In summary, we have been able to demonstrate that an academy of master clinicians, conceived as a strategy for encouraging and recognizing clinical excellence, can be implemented at a large and complex AHC and can achieve several meaningful outcomes. These outcomes include important statements articulating our definition of clinical excellence and professionalism, as well as a process to recognize the institution’s most outstanding physicians. The outcomes also include programs that expose students to Master Clinicians as role models and mentors and that enable an institution’s exceptional clinicians across all clinical departments and entities to interact with each other and with the institution’s leadership. At this three-year mark, based on steady growth, high level of interest, and a favorable reception from within Penn Medicine, the AoMC appears well positioned to remain an interdepartmental, institution-wide organization that should continue to grow and evolve in importance.
A report on the outcomes and impact of the AoMC is provided to the EVP and chief executive officer on a yearly basis. In addition, at the end of each academic year, the members of the AoMC determine two to three initiatives on which to work for the upcoming year to formulate issues and potential actions. A recent initiative on physician wellness and preventing burnout was part of a health-system-wide effort to ameliorate the prevalent problem of physician burnout.

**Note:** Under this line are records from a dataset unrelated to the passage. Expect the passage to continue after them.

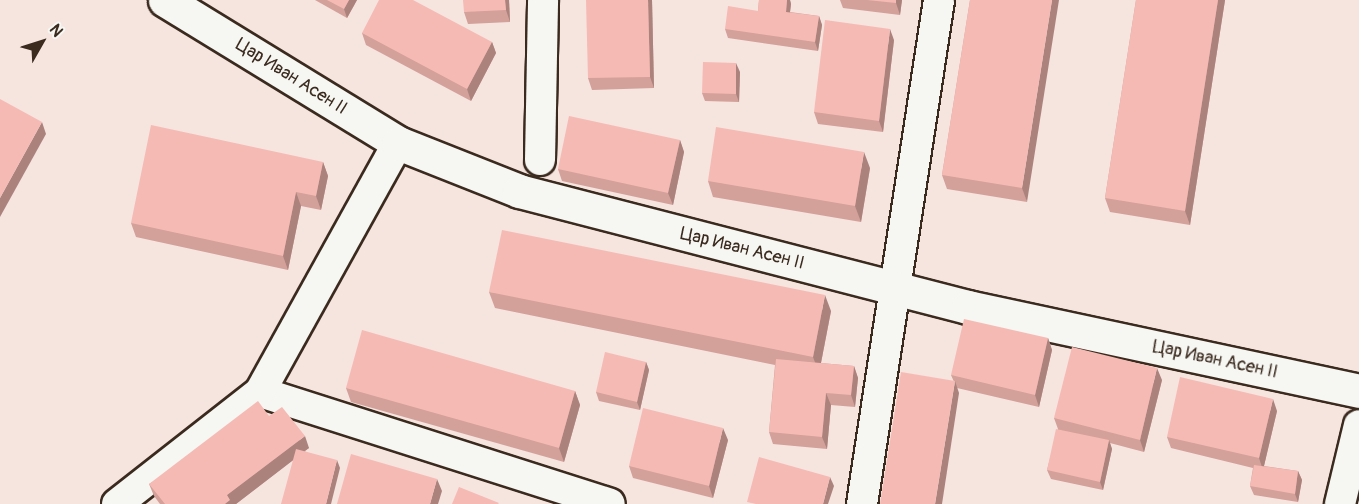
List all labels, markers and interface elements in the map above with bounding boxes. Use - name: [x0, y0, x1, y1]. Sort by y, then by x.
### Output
- north arrow: [12, 12, 72, 72]
- text: N: [45, 20, 67, 41]
- street label: Цар Иван Асен II: [231, 34, 351, 120]
- street label: Цар Иван Асен II: [678, 223, 806, 275]
- street label: Цар Иван Асен II: [1151, 336, 1279, 384]

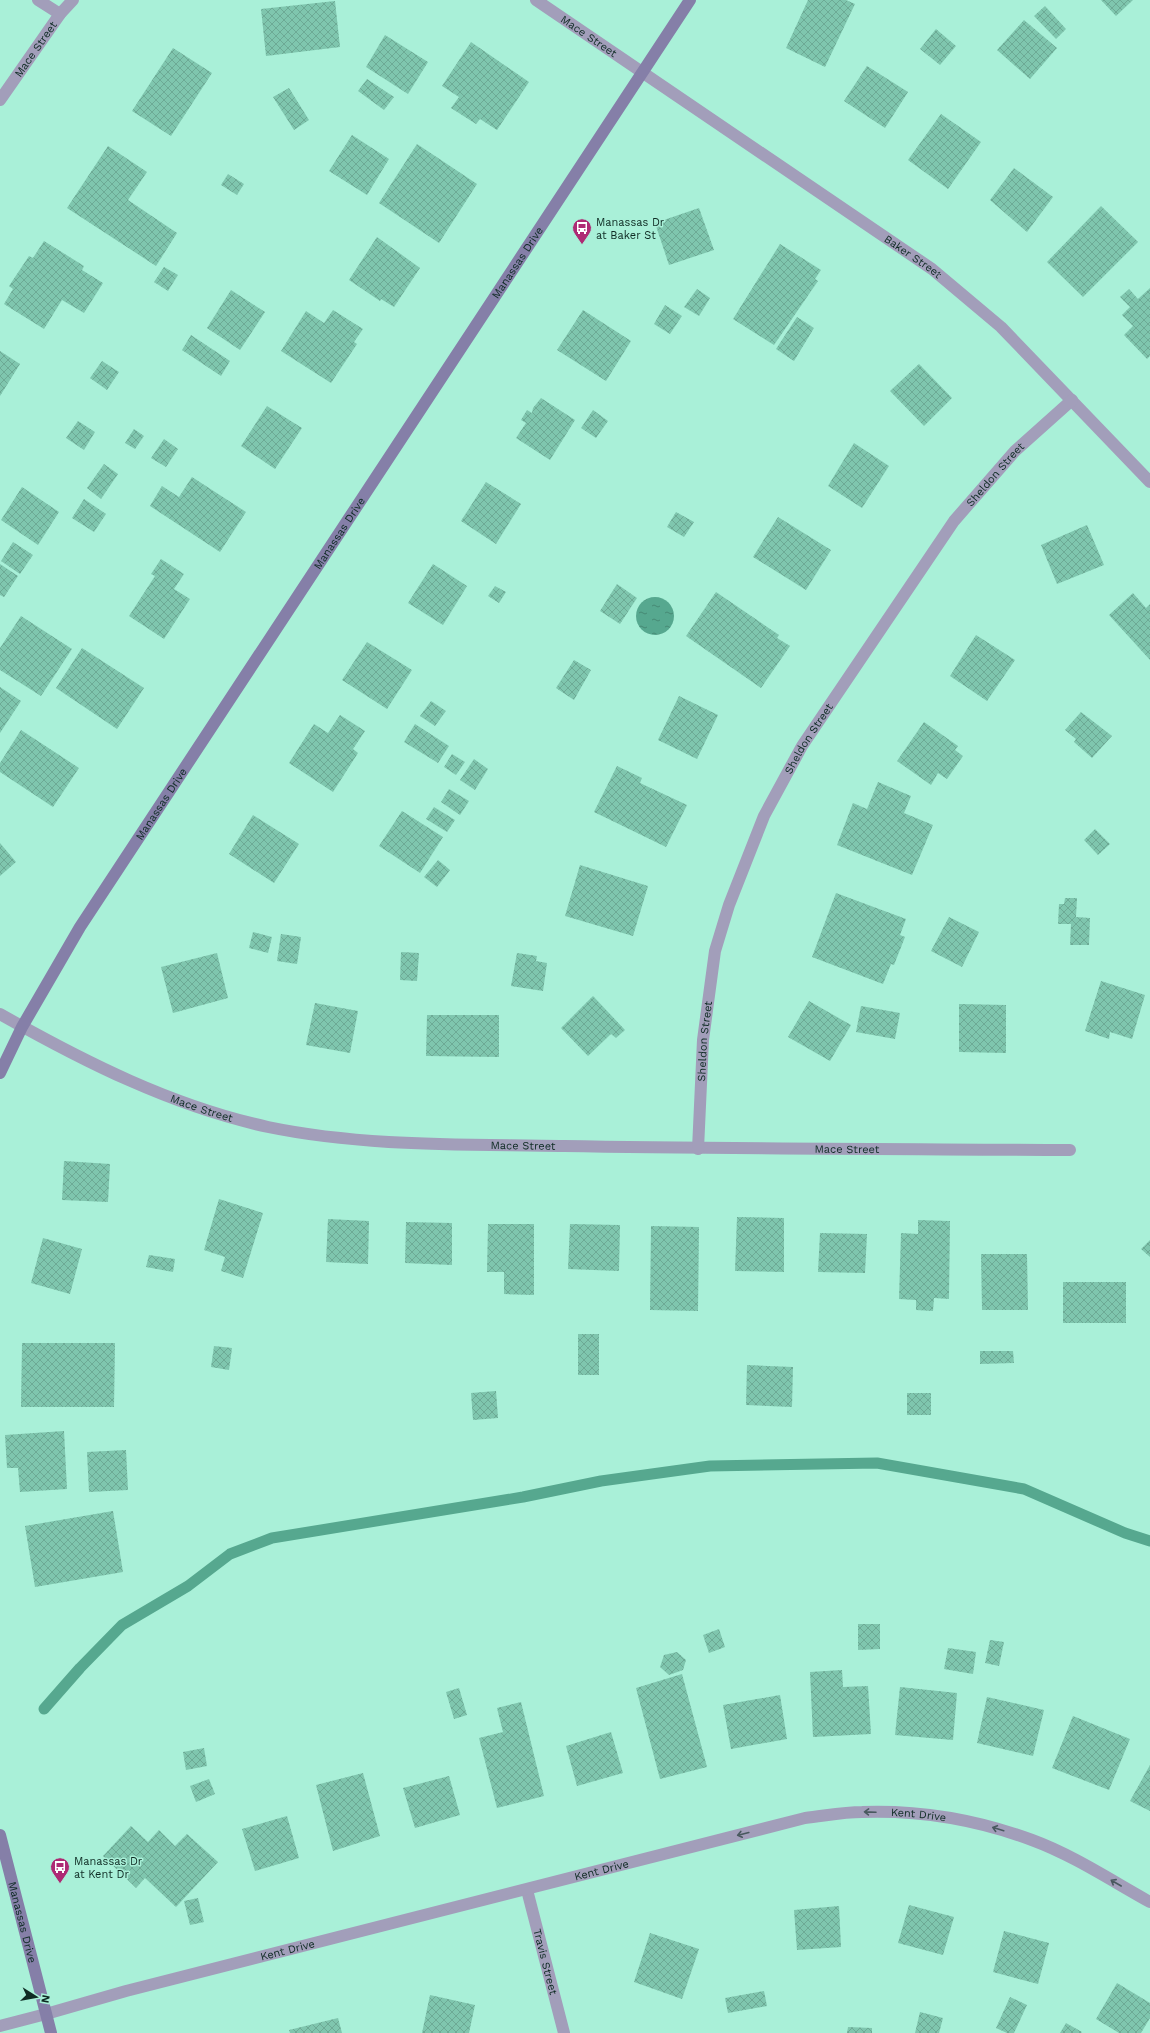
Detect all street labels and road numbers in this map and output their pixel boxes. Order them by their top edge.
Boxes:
street label: Mace Street [558,12,620,60]
street label: Mace Street [12,18,60,80]
street label: Manassas Drive [489,224,546,301]
street label: Baker Street [882,232,945,281]
street label: Sheldon Street [963,439,1027,509]
street label: Manassas Drive [311,495,368,572]
street label: Sheldon Street [782,700,836,776]
street label: Manassas Drive [133,765,189,842]
street label: Sheldon Street [695,1000,715,1082]
street label: Mace Street [169,1092,235,1125]
street label: Mace Street [490,1139,556,1152]
street label: Mace Street [814,1142,880,1156]
street label: Kent Drive [891,1805,947,1824]
street label: Kent Drive [573,1857,630,1883]
street label: Manassas Drive [6,1880,39,1964]
street label: Travis Street [531,1927,560,1996]
street label: Kent Drive [259,1937,316,1963]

Time will tell whether the AoMC has achieved its principal goals, which are to ensure that at Penn Medicine, clinical excellence will be accorded the level of value and respect traditionally reserved for other components of the tripartite mission, and that a working environment can be created that encourages clinical excellence and professionalism. We believe that will be the case, and that an organization like the AoMC can be helpful in this regard at institutions such as ours. In pursuing these goals, we join our colleagues at other institutions who are facing similar challenges and have implemented similar programs. We hope that our collective experience can be helpful to academic health systems that are challenged to recognize and support clinical excellence.
The authors acknowledge Margaret S. Higgins for her administrative support and role in preparation of this manuscript.